**Document text:**
===============
Here is a related rates you may like to try (Perito?). At least, it is different than the same old cliché ones we have seen for years.

A hemi-spherical swimming pool has a radius of 10 meters and is completely full of water. A stone is dropped into the pool, at the center of the surface of the water, and falls vertically at a constant rate of one meter every five seconds. A light at the edge of the pool casts a shadow of the stone on the opposite side of the pool, as shown in the accompanying diagram. Find the rate at which the shadow is moving along the side of the pool at the instant when the stone lies at a depth of 5 meters. [HINT: You may use the fact that, in the accompanying diagram,θ = 2α .]

Think about s=r{\theta} and {\alpha}=\frac{\theta}{2}

I tried it... it's of a too high level for me. Nevertheless, I pretty sure there're is sine involved... or another trig...

0.32 m/s.

Sorry no time to post calculations in Math type format.

Will show my work once I get round to typing in whatever format is used to post math equations...

I tried it... it's of a too high level for me. Nevertheless, I pretty sure there're is sine involved...

I used tan instead of sine. tan({\alpha})=\frac{D}{10}

S=2r{\alpha}

\frac{dS}{dt}=20\frac{d{\alpha}}{dt}

Now, find \frac{d{\alpha}}{dt} and it's done.

Thanks Chris! Just didn't how to proceed! I just realised that that question involved implicit differentiation...

EDIT: Oops, you just posted before mine appeared... I got it, thanks to Chris... :)

Here is the solution I came up with:

Remember the old circle geometry theorem which says that {\theta}=2{\alpha}, as in the hint?

We know that s=r{\theta}. Therefore, s=2r{\alpha}

We are told that r=10. So, it is a constant.

\frac{ds}{dt}=20\frac{d{\alpha}}{dt}... [1]

From the problem statement, ds/dt is what we want. So, we have to find \frac{d{\alpha}}{dt}, plug it in and we have it.

tan({\alpha})=\frac{D}{10}

sec^{2}({\alpha})\frac{d{\alpha}}{dt}=\frac{1}{10} \frac{dD}{dt}

we are told that dD/dt=1/5 meter per second.

When D=5, then sec^{2}(tan^{-1}(\frac{1}{2}))\frac{d{\alpha}}{dt}=\frac{1}{10} \;\ \cdot \;\ \frac{1}{5}

Solving, we find that \frac{d{\alpha}}{dt}=\frac{2}{125}

Plug into the [1] and we get \frac{ds}{dt}=\frac{8}{25} \;\ \frac{m}{sec}=.32.

Which agrees with Chris's solution.
===============
**Exercise details:**
Answer these questions about the forum thread on the swimming pool problem, one line each:
(a) What is the radius of the hemispherical pool?
(b) At what constant rate does the stone fall?
(c) What rate for the shadow's movement does the worked solution arrive at?

**Information shown:**
===============
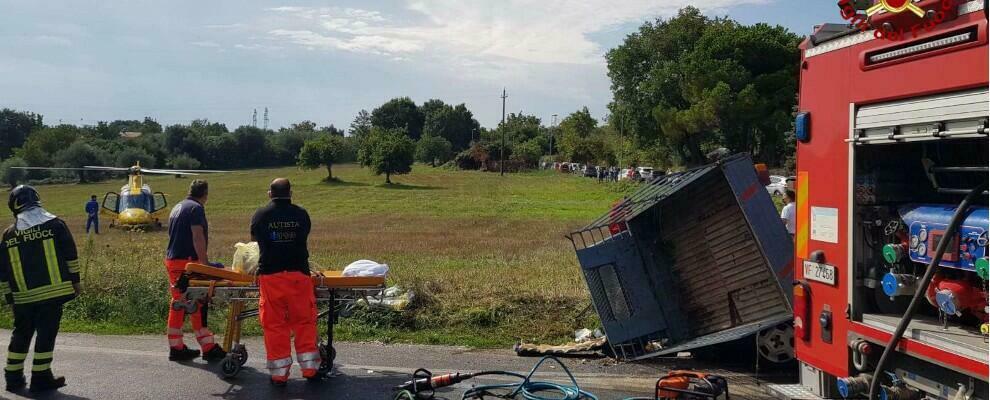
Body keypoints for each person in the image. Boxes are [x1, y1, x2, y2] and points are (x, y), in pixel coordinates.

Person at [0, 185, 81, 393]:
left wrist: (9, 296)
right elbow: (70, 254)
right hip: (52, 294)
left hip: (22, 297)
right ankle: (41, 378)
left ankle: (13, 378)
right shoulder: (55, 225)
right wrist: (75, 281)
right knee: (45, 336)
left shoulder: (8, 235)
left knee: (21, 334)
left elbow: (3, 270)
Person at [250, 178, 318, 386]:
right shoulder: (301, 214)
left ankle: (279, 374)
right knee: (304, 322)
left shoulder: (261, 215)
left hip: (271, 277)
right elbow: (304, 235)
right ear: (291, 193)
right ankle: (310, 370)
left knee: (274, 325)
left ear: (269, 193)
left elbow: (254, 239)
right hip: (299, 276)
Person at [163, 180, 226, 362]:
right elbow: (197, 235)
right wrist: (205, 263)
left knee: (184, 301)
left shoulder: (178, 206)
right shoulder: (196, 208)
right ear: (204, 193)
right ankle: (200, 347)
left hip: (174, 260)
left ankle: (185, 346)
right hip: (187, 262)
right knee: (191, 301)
===============
**Written response:**
(a) 10 meters.
(b) One meter every five seconds, or 1/5 meter per second.
(c) 8/25 meter per second, or 0.32 m/s.